There may be others. In Maryland, for instance, Attorney General Brian E. Frosh (D) won’t confirm or deny whether an inquiry is underway. But shortly after the Pennsylvania report came out, his office put this notice on its website: “If you were a victim of an abuser associated with a school or place of worship, or you have knowledge of such abuse, please provide the information you want to share about it in the link below.”
Shapiro — who is a graduate of Jesuit-run Georgetown Law School — says what his investigation exposed in the Catholic Church was nothing short of “a national criminal enterprise. It was not just limited to Pennsylvania.”
But few of the other attorneys general have anything close to the kind of sweeping power that Pennsylvania law grants Shapiro, starting with his ability to convene a statewide investigative grand jury for this kind of undertaking.
And it remains a big question whether the church itself will cooperate or obstruct. The bishops in most states have been expressing their willingness to assist in the investigations, but those assurances do not count for much, unless the church opens its records to a truly independent review.
Shapiro’s own experience suggests that the church’s promises to cooperate should not be taken at face value. Last year, even as Pennsylvania bishops were making public statements supporting the inquiry, two of the six dioceses under investigation filed motions — initially kept under seal — that sought to block the statewide grand jury, claiming that local law enforcement should have jurisdiction.
Supervising Judge Norman A. Krumenacker III properly dismissed the church’s argument, saying it ran “counter to logic and would potentially permit criminal activity to go uninvestigated and unpunished.”
The legal wrangling has continued even after the release of the grand jury report. On Sept. 26, the state Supreme Court heard arguments over whether those whose names were redacted from the 1,400-page interim report should continue to have their identities protected.
The attorney general’s office is pressing to publicly name them in the final version of the report; the petitioners’ lawyers — who will not confirm the obvious, which is that their clients are clergy, or even how many of them there are — say the accused were not afforded due process.
If the church and its allies succeed in stifling the report, it could be a first step toward curbing the attorney general’s powers under the state’s muscular grand jury law.

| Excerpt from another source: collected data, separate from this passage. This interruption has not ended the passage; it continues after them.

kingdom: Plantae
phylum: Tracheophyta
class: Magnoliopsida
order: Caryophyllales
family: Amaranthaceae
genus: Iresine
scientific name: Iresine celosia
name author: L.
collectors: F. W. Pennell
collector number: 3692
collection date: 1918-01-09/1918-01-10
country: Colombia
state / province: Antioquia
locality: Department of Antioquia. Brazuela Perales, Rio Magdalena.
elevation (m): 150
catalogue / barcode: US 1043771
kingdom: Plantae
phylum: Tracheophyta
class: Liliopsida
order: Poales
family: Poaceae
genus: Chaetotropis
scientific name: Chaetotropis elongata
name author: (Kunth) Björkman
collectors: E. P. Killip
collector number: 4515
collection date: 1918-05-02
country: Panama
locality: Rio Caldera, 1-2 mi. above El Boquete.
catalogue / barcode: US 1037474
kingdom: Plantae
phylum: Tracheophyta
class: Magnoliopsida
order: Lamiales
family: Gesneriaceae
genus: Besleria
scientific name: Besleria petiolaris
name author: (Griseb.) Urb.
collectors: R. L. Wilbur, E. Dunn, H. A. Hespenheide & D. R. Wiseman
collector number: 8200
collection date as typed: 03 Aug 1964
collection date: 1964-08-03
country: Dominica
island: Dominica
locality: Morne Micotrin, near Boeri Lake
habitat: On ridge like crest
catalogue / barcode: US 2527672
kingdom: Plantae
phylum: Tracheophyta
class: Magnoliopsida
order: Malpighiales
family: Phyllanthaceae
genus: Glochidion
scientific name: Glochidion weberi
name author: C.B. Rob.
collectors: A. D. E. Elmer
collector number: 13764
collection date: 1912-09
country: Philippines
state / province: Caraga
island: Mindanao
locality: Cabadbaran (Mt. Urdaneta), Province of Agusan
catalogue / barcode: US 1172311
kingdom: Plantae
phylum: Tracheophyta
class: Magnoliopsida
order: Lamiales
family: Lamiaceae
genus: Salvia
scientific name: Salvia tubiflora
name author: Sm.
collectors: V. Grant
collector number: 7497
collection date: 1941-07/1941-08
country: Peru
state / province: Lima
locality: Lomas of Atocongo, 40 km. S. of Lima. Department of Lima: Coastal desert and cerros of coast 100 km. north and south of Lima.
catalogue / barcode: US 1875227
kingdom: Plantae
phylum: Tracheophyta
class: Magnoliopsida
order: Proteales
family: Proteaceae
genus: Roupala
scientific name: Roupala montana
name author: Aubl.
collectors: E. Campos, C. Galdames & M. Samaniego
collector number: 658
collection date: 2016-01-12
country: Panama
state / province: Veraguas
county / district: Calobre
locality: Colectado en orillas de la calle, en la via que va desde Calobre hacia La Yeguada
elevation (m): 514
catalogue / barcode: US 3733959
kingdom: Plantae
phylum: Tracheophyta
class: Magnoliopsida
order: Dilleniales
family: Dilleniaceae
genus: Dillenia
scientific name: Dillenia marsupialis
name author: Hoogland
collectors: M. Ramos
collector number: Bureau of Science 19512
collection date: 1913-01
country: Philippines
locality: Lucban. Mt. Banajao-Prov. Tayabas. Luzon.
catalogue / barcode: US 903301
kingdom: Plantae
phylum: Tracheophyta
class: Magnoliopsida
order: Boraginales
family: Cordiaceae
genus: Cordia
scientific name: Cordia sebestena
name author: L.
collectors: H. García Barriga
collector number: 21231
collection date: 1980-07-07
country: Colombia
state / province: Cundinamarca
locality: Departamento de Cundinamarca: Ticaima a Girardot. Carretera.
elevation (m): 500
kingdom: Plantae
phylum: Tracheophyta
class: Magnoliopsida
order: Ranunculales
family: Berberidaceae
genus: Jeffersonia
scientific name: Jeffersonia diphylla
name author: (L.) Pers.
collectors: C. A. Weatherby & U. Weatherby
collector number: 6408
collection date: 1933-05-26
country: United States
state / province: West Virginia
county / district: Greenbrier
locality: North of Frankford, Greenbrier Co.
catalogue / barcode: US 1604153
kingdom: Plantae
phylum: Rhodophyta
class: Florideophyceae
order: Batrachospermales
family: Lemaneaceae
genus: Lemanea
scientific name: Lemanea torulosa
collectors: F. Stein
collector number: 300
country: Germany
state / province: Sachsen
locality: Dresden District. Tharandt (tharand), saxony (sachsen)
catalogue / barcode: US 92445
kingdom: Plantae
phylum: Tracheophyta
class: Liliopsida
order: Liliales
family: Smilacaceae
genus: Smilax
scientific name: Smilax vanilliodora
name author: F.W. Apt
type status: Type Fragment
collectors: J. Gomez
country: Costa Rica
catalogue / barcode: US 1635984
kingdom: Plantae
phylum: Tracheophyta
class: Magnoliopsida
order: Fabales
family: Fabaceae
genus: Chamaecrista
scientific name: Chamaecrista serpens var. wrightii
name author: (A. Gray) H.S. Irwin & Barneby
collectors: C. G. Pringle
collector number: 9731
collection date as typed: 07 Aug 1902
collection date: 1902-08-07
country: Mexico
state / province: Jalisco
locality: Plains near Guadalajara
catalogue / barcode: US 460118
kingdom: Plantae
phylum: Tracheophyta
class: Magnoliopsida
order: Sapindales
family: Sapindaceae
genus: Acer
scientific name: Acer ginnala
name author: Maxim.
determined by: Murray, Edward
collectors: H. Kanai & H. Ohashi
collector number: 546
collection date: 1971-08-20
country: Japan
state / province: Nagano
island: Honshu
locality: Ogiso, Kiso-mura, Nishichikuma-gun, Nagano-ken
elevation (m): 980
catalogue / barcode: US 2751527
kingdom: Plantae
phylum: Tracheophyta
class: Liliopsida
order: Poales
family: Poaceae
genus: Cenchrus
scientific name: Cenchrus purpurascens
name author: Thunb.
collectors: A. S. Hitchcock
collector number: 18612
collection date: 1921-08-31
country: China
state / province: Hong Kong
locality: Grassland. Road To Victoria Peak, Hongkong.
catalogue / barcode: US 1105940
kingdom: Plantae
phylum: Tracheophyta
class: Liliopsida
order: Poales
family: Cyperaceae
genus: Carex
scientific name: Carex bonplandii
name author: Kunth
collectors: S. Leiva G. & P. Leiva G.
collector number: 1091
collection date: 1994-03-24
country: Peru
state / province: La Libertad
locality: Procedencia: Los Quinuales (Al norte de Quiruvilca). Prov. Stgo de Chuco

“What is really at stake here is less about the identity of these petitioners and more about curtailing the grand jury act and protecting powerful institutions like the Catholic Church,” the attorney general added.
Meanwhile, the political dynamic around the issue of sexual abuse is rapidly shifting. On Sept. 25, the Pennsylvania House voted to accept the grand jury recommendation to ease the statute of limitations on sexual abuse cases.
By a lopsided 173-21, it approved a measure that would allow victims of sexual abuse older than 30 a two-year window in which to sue, regardless of how long ago the offense occurred. The measure, however, faces more resistance in the Senate, and church leaders are lobbying against it.
Shapiro is optimistic. “Times are different. This report is commanding lawmakers’ attention, and unlike nearly every other issue, there does not seem to be a shred of partisanship to this,” he said.
Pennsylvania has led the rest of the country onto this very long road, and it remains worth watching, as it navigates what no doubt will be many bumps along the way. An institution corrupted by its own power will not give up that power easily.
“This,” Shapiro predicted, “is going to go on for years and years and years.”